TEXTO FORNECIDO:
══════════════════════════════

C6 Controles de Acesso Granulares:
- Para reduzir o risco de acesso não autorizado, implementamos controles de acesso com base no princípio do menor privilégio, garantindo que cada usuário ou processo tenha acesso apenas aos dados e operações estritamente necessários. Isso limita o impacto em caso de comprometimento de contas ou funções.
Resultado final#
Em conclusão, este exemplo ilustra como o processo de Threat Modeling vai além de simplesmente mapear o fluxo de dados (dataflow). Embora o dataflow seja crucial para entendermos as interações e pontos de entrada do sistema, o verdadeiro valor para a maturidade de segurança do produto está nas anotações detalhadas das ameaças e controles identificados.

══════════════════════════════

TAREFA: Reproduza integralmente o texto fornecido acima, sem alterar nenhuma palavra.

══════════════════════════════

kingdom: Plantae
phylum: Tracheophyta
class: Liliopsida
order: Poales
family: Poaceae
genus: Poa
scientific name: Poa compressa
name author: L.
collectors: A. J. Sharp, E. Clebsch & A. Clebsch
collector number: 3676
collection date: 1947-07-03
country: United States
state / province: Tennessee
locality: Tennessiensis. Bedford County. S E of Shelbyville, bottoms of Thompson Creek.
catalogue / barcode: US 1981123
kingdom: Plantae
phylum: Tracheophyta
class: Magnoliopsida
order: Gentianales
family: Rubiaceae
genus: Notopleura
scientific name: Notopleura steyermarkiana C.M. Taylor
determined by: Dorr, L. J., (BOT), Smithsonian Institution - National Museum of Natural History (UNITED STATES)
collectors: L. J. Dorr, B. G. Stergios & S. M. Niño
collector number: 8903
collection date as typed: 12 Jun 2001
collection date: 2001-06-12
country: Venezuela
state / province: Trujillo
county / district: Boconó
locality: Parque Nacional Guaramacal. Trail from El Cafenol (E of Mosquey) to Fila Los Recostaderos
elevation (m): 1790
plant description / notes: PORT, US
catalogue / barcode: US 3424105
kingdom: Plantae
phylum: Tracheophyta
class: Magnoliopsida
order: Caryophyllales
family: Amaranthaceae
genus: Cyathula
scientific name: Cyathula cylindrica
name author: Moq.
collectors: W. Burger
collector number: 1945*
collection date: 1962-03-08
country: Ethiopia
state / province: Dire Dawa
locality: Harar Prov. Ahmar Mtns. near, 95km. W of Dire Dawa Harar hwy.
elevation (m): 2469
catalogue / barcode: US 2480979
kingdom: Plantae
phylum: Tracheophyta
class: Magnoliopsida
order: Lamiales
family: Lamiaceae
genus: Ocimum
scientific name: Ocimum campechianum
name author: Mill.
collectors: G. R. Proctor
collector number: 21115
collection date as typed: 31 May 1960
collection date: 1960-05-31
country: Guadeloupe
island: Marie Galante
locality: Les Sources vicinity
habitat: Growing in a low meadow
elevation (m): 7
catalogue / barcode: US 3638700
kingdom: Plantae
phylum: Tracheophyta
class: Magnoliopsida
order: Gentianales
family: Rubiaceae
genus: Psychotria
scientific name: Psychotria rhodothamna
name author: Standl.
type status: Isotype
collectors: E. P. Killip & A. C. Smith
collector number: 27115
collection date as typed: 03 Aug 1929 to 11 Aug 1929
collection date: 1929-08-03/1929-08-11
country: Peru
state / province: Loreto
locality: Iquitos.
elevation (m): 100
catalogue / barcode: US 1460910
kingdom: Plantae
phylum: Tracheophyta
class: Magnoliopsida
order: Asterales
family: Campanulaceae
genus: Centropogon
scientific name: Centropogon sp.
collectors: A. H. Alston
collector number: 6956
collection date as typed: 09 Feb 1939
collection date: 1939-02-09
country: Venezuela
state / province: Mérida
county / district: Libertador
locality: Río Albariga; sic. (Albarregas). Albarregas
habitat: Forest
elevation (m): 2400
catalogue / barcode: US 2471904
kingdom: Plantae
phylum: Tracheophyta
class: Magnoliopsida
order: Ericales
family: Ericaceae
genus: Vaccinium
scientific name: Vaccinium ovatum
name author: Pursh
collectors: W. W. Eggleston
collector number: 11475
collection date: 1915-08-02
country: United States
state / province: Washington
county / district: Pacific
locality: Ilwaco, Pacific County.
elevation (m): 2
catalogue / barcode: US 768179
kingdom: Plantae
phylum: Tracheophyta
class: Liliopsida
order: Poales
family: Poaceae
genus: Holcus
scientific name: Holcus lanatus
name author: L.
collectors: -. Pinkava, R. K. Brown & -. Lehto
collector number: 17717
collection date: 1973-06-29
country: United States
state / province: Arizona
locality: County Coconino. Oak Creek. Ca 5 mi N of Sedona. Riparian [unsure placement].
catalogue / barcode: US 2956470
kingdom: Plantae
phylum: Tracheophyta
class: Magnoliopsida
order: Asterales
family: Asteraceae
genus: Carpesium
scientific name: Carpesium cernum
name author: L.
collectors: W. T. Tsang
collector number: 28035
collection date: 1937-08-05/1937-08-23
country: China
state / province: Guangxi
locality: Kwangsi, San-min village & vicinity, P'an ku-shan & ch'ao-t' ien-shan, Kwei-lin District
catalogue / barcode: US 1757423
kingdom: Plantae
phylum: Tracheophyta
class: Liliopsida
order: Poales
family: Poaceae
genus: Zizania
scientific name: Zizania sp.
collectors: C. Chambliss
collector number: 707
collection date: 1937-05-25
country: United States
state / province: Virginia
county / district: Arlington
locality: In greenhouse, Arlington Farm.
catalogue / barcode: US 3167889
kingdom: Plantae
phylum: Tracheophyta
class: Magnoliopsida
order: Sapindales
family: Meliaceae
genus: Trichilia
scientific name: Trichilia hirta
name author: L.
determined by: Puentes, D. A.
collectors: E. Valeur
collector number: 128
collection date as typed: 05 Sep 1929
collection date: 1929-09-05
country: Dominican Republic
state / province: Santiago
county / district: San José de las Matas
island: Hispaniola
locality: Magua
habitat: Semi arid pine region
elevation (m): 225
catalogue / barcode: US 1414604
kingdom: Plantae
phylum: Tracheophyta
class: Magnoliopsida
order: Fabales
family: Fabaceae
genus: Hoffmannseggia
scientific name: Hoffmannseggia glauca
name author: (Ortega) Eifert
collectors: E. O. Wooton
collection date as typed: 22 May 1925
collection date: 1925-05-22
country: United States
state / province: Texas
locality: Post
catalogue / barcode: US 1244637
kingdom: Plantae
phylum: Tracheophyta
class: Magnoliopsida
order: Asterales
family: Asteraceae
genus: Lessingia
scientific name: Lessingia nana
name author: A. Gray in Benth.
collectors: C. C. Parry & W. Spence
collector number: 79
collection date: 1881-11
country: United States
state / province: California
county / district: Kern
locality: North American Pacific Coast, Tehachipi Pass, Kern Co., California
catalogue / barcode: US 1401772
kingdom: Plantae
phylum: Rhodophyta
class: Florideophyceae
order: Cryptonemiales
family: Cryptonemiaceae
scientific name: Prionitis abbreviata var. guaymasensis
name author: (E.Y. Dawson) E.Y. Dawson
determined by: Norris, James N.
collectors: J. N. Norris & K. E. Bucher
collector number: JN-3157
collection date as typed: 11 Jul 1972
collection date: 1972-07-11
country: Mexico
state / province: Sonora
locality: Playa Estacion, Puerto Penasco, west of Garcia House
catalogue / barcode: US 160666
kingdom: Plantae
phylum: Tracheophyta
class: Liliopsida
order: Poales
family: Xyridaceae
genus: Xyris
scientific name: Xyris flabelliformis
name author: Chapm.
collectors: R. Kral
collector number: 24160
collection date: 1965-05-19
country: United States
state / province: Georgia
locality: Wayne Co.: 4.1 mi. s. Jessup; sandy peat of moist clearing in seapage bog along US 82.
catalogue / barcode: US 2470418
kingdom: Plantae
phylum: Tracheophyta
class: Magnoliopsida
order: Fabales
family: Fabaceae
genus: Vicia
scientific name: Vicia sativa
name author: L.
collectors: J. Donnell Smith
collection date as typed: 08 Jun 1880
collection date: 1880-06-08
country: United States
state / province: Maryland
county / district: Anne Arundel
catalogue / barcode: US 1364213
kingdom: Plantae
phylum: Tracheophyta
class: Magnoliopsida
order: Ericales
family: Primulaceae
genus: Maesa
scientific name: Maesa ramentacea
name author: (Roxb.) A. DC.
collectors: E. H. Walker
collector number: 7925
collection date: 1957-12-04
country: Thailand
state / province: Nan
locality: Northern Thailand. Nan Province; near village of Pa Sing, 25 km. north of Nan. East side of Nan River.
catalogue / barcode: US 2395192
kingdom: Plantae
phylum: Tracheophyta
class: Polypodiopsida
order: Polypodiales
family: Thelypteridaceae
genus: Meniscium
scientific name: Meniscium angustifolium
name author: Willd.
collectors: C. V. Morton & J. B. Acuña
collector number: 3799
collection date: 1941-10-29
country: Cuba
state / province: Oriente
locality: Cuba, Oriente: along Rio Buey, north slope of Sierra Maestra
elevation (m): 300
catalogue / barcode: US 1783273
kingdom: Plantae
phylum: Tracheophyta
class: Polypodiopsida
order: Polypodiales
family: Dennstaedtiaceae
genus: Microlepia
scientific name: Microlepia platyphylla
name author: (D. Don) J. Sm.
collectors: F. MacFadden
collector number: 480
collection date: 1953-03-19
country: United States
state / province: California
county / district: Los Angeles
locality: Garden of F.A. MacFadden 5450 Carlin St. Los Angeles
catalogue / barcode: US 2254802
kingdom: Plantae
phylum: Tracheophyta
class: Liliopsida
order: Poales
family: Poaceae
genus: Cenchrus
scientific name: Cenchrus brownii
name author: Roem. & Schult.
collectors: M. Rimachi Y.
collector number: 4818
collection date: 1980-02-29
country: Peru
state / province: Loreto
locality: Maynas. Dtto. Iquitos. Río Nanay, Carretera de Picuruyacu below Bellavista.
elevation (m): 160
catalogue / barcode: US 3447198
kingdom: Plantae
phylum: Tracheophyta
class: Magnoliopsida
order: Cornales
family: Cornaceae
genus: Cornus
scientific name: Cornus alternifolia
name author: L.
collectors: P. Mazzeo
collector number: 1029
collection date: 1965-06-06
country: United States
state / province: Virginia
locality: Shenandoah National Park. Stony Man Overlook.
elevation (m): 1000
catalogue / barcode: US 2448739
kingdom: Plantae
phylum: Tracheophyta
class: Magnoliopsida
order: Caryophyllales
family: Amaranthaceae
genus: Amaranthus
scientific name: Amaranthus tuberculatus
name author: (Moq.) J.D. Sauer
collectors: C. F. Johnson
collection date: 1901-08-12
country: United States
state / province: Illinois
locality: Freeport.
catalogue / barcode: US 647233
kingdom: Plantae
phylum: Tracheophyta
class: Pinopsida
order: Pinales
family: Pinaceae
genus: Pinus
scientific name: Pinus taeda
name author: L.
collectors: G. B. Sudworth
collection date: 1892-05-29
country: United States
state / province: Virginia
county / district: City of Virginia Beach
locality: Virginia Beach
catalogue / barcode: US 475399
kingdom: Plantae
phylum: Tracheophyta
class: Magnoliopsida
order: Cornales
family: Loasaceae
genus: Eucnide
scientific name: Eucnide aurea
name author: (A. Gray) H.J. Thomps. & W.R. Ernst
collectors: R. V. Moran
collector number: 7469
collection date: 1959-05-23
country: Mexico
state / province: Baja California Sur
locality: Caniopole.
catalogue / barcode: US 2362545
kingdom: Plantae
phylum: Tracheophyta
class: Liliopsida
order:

══════════════════════════════

RESPOSTA DO EXERCÍCIO:
C6 Controles de Acesso Granulares:
- Para reduzir o risco de acesso não autorizado, implementamos controles de acesso com base no princípio do menor privilégio, garantindo que cada usuário ou processo tenha acesso apenas aos dados e operações estritamente necessários. Isso limita o impacto em caso de comprometimento de contas ou funções.
Resultado final#
Em conclusão, este exemplo ilustra como o processo de Threat Modeling vai além de simplesmente mapear o fluxo de dados (dataflow). Embora o dataflow seja crucial para entendermos as interações e pontos de entrada do sistema, o verdadeiro valor para a maturidade de segurança do produto está nas anotações detalhadas das ameaças e controles identificados.